(The first and last issues of S.W.O.R.D. by Gillen and Saunders)
This week saw the final issue of Kieron Gillen’s Marvel series S.W.O.R.D. ship to comic stores. I’ve only read issue one since every time I popped into a comic shop I couldn’t find any issues available. But issue 1 was a blast.
That it’s finished isn’t too much of a surprise; a space based minor X-Men spin-off was always going to be a hard sell. But the difficulty of generating enough sales for series like S.W.O.R.D. is something that, at least to my mind, highlights the problems of the modern superhero comic industry.

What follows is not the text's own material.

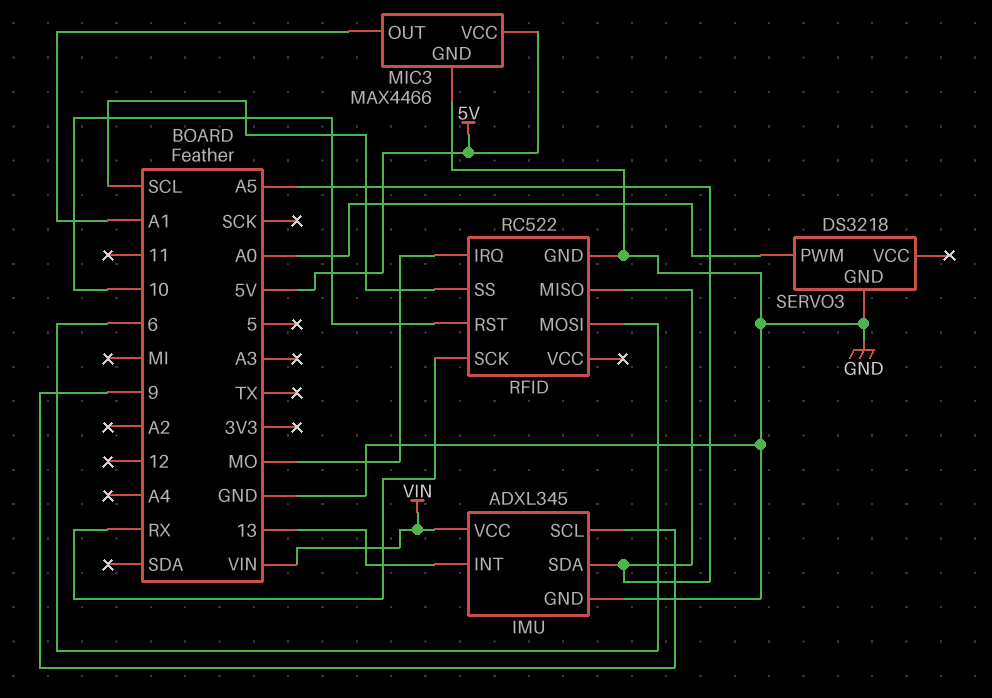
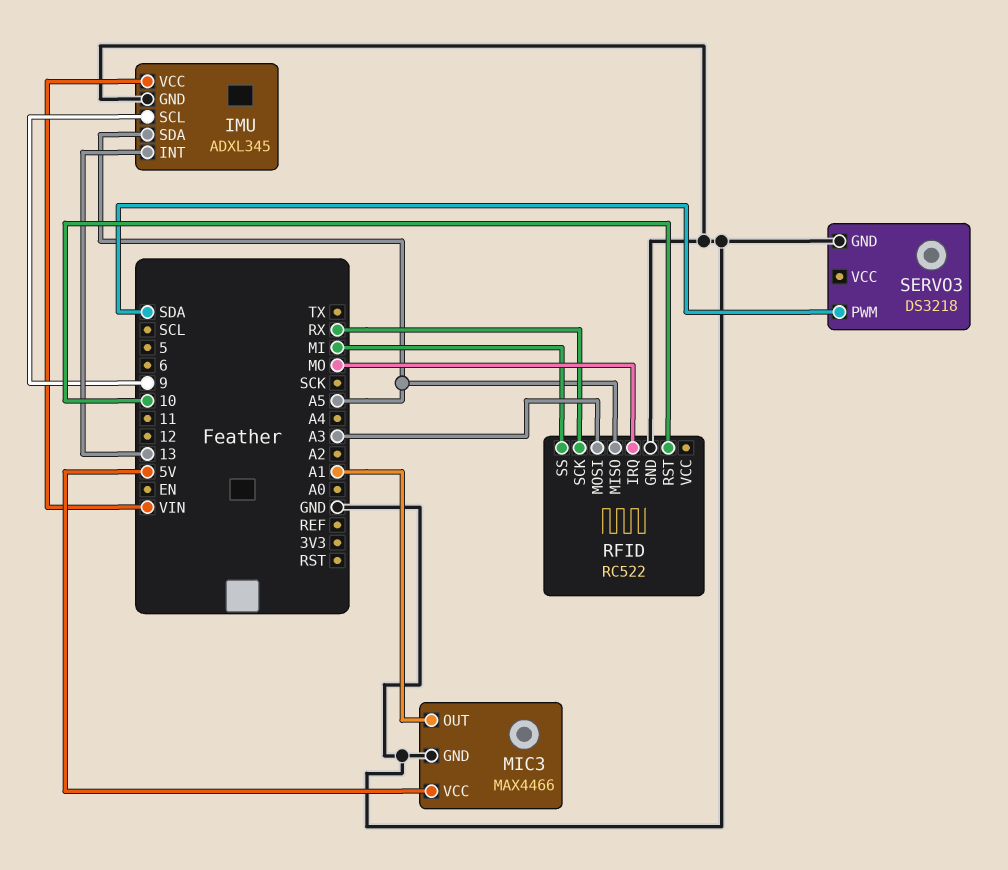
RFID pin MOSI: 6 -> A3
RFID pin SS: SCL -> MI
SERVO3 pin PWM: A0 -> SDA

Innovation is difficult and different needs time to develop, but it appears that there’s just no time available – sales have to be there from the start and we’re stuck in a cycle of big event series, superhero comics just chasing their own tail, repeating formulas, recycling ideas and failing to innovate or develop. Sure, there are exceptions but there appears to be a complacency in modern superhero comics that worries me.
(The two collected volumes of Phonogram – and that may be all you get)
Another Kieron Gillen comic at an end was highlighted this week in a very frank and illuminating interview over at Comics Alliance in which Gillen talks about the economic factors that essentially mean that the only way we’re going to see a third series of Phonogram illustrated by Jamie McKelvie is posthumously:
“Best plan I have is just writing series 3 and then writing into my will that assuming I die young and Jamie’s still around, lob him whatever’s in my bank account to draw it. Which is assuming he’d even be willing to do it then. It’s not that we’re bitter about it — well, not just because we’re bitter about it — but that it’s been emotionally exhausting.”
“There’s a difference between making only a little money and starving. We’re very much in the latter. Jamie’s lucky to get a couple of hundred dollars from an issue. While he didn’t tell me about this until after it was all done, there were three occasions when Jamie was seriously considering throwing in the towel. The problem is that Image’s deal is a back-end one. Will we make some money off the trade? Maybe. And that’s a big maybe. But that means Jamie not earning any money for the six months it would take to draw it, which is the main reason why we took over a year to do 7 issues. As in, every time Jamie ran out of money, he had to stop and do something else. A couple of hundred dollars doesn’t cover rent or pay for his fashionable haircuts. And doing this bitty work f–ks up the production anyway, because you can’t concentrate or plan. You just spend your entire life in low-level money panic.”
That something as universally acclaimed as Phonogram couldn’t generate enough sales to keep it’s creators in food and hair products is a terrible admission and evidence, if any were really needed, that this comic industry of ours is still resolutely set up to sell stories of super people to an ever diminishing and ageing audience.
Seems to me that we’re seeing the medium increasingly polarised between the high profile literary graphic novels receiving great acclaim and sales and the insular, repetitious world of straight superheroes continuing their perennial recycling of concepts and ideas into huge event driven series that dominate the comic shop shelves.
And somewhere in-between critically acclaimed books like Phonogram, books that potentially have a huge appeal to a real mainstream audience of general book readers seem to be suffering from this polarisation and being lost in the middle.
Phonogram is available in two collections: Rue Brittania and the soon to be published Singles Club. S.W.O.R.D. will no doubt be collected sometime later in the year.













March 14th, 2010 at 12:55 pm
Sadly this is a problem likely to be exacerbated by the current economic climate where publishers and creators simply can’t take much of a risk on ‘different’ new material that may not sell much for a long time (if at all).
It isn’t restricted to the comics industry either, of course – for years there’s been a growing squeeze on what are called mid-list and new authors in prose fiction – where before a publisher who thought they had a good new talent would nurture and try to grow their readership over the course of several books now it’s often more like make a splash right away or there’s no more. As with comics it may seem to make economic sense on the balance sheet, but it is short sighted – without being able to nurture new, interesting talent where will the next generation of big name writers and artists come from? The big ‘brand names’ that publishing needs to secure large sales, be it comics or books. Big names and big sellers like Grant Morrison or JK Rowling all started off with someone in the trade seeing something interesting in their work and encouraging it, giving them that chance to build.
There’s no easy answer to this problem of course – publishers, writers and artist need investment and time but they also need to work with economic realities. Invest time and resources and money into new titles that don’t generate enough sales and it is bad for the publisher, but failure to attract interesting new writers to breathe new life into the medium and attract new readers is also bad for publishing. If only we had a magic wand…
March 15th, 2010 at 6:07 am
“If only we had a magic wand…”
or a Net book agreement.
Publishers in pursuit of greed have wrecked their own market by top loading their companies to sell at heavy discounts to large box and supermarket (and now online) retailers. These tactics have driven down the intrinsic worth of books and put the base that may have supported mid list – independent booksellers – out of business. Greed has killed the golden egg. Digital is nearly here and a new paradigm will exist maybe they can get it more right. I expect they will get it more wrong.